- _Activity_: Please transcribe exactly, and only, the lines of the data below between the line holding "442 545 9.63" and the line holding "495 599 5.77", inclusive.
[[ Provided material, beginning ]]
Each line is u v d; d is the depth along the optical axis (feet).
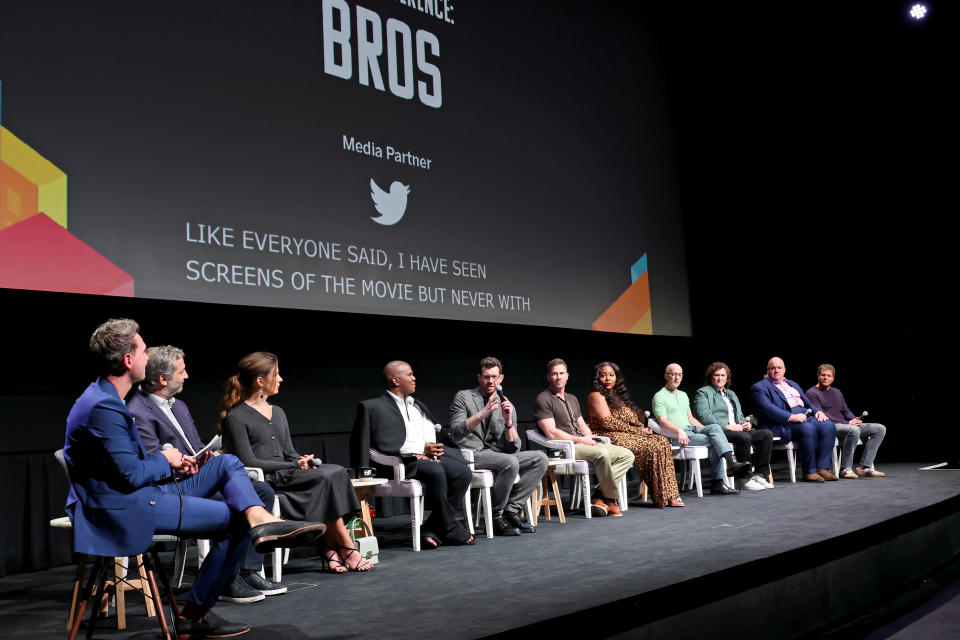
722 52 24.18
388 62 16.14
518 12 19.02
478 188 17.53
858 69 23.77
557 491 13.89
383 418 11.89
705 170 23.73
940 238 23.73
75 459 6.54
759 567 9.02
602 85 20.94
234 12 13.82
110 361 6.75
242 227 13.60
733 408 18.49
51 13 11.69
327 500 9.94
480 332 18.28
[[ Provided material, end ]]
[[ Provided material, beginning ]]
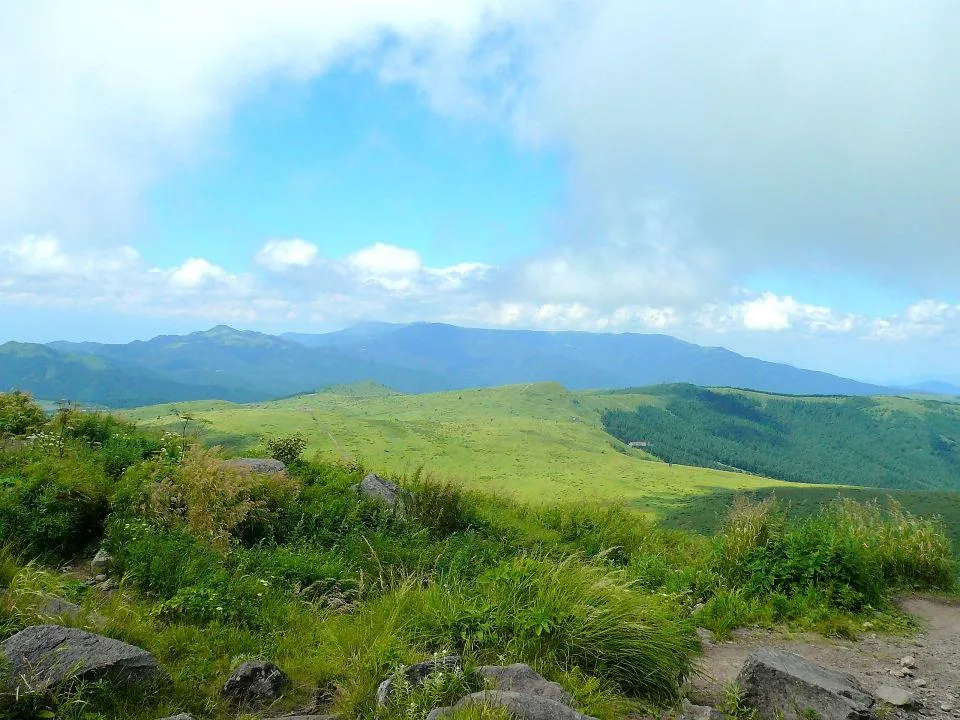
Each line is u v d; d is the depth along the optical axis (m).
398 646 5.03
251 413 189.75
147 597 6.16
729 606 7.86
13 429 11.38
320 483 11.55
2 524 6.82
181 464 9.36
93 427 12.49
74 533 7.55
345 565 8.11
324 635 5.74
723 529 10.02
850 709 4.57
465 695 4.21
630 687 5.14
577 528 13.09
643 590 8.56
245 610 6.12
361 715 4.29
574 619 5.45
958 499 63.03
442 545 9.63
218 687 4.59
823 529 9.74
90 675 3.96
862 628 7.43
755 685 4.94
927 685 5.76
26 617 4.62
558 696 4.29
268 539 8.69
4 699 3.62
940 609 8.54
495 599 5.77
[[ Provided material, end ]]
- _Reply to the exercise_:
442 545 9.63
218 687 4.59
823 529 9.74
90 675 3.96
862 628 7.43
755 685 4.94
927 685 5.76
26 617 4.62
558 696 4.29
268 539 8.69
4 699 3.62
940 609 8.54
495 599 5.77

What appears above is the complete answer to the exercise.